The Bottom Line: Should You Ask Your Doctor?
Not yet. While these findings are biologically plausible and statistically suggestive, they do not justify off-label use. For now:
- If you’re cognitively stable: Focus on HIV viral suppression (undetectable = untransmittable) and cardiometabolic health—both reduce dementia risk more than any drug.
- If you’re experiencing decline: Ask about antiretroviral optimization (e.g., switching to integrase inhibitors) and lifestyle interventions (exercise, Mediterranean diet).
- If you’re in a clinical trial: Monitor for neuropsychiatric side effects (e.g., insomnia, mood changes) and report them to the FDA’s MedWatch system.

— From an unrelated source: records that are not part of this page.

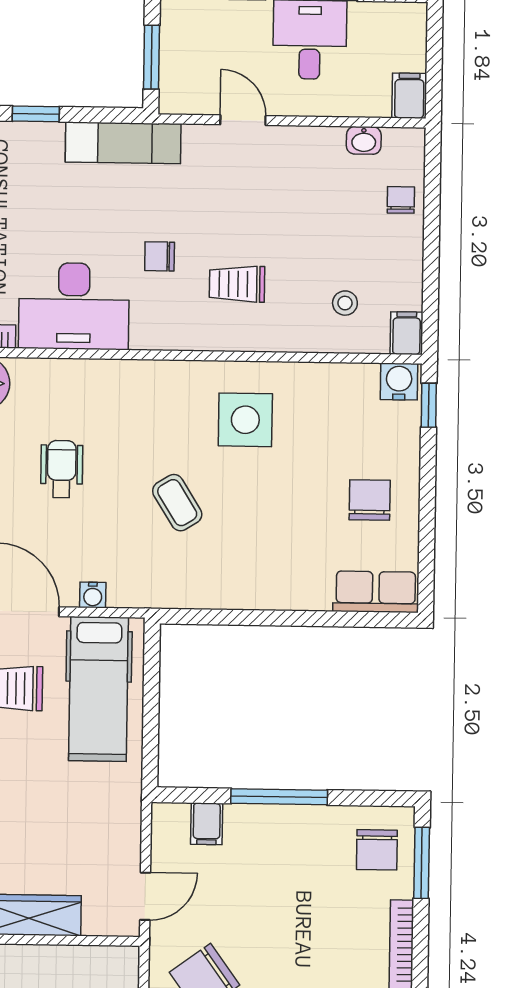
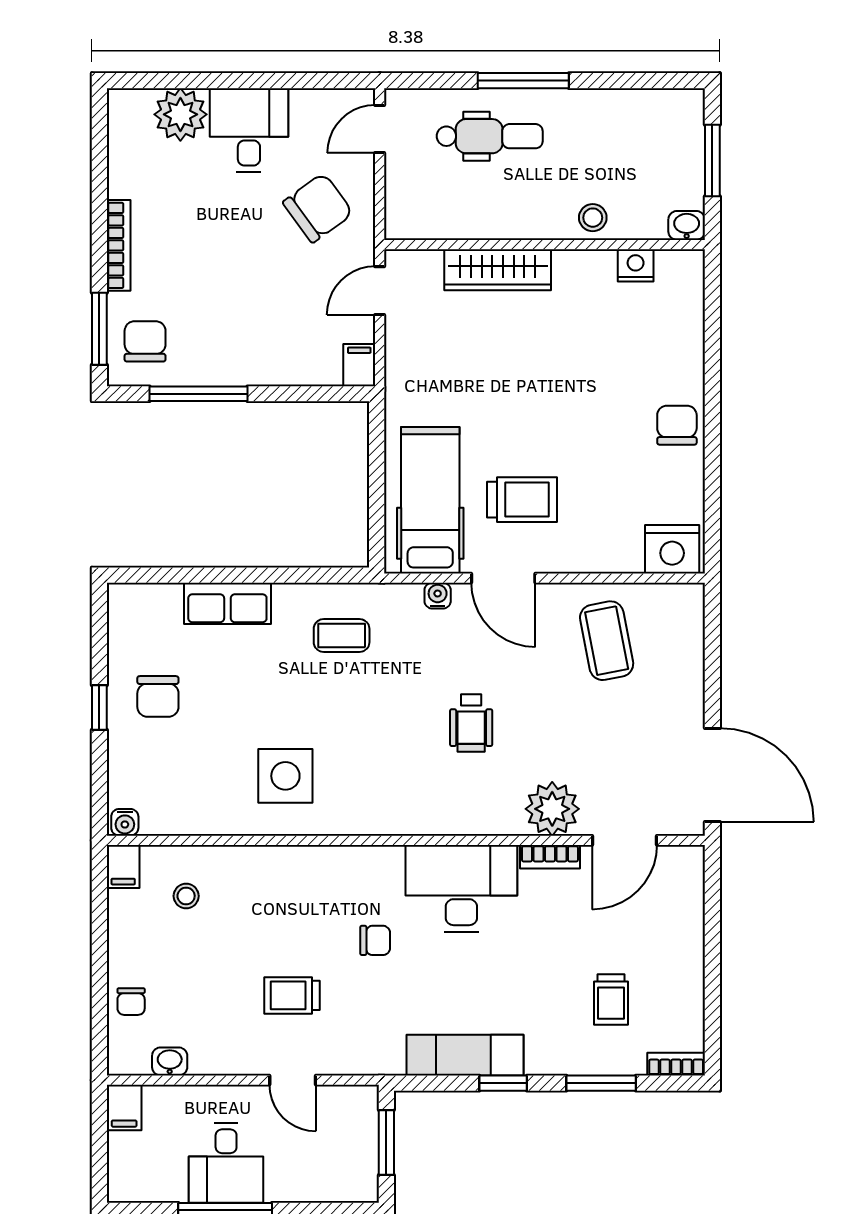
exam couch: (123, 143) -> (465, 1055), moved
trolley: (237, 284) -> (292, 995), moved, turned 180
water cooler: (399, 382) -> (125, 822), width x0.72, depth x0.72
window: (429, 405) -> (99, 708), moved
coffee table: (177, 503) -> (342, 636), moved, turned -58
row of seats: (376, 592) -> (227, 603), moved
window: (279, 797) -> (198, 394), moved
filing cabinet: (207, 824) -> (359, 365), moved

This research offers hope—but hope without evidence is a recipe for false promises. The next two years will tell us whether flu drugs can rewrite the script for aging with HIV.
References
- Deruiter, M. et al. (2026). Nature Aging. “Neuraminidase inhibition reduces tau phosphorylation in HIV-associated cognitive impairment”.
- ClinicalTrials.gov. (2023). “Oseltamivir for Neuroprotection in HIV (ON-HIV)”.
- World Health Organization. (2025). “Global Antimicrobial Resistance Surveillance Report”.
- U.S. Food and Drug Administration. (2026). “Antiviral Drugs Advisory Committee Meeting Summary”.
- European Medicines Agency. (2026). “Public Health Priorities Report”.
Disclaimer: This article is for informational purposes only and not medical advice. Always consult a healthcare provider before starting or stopping medications.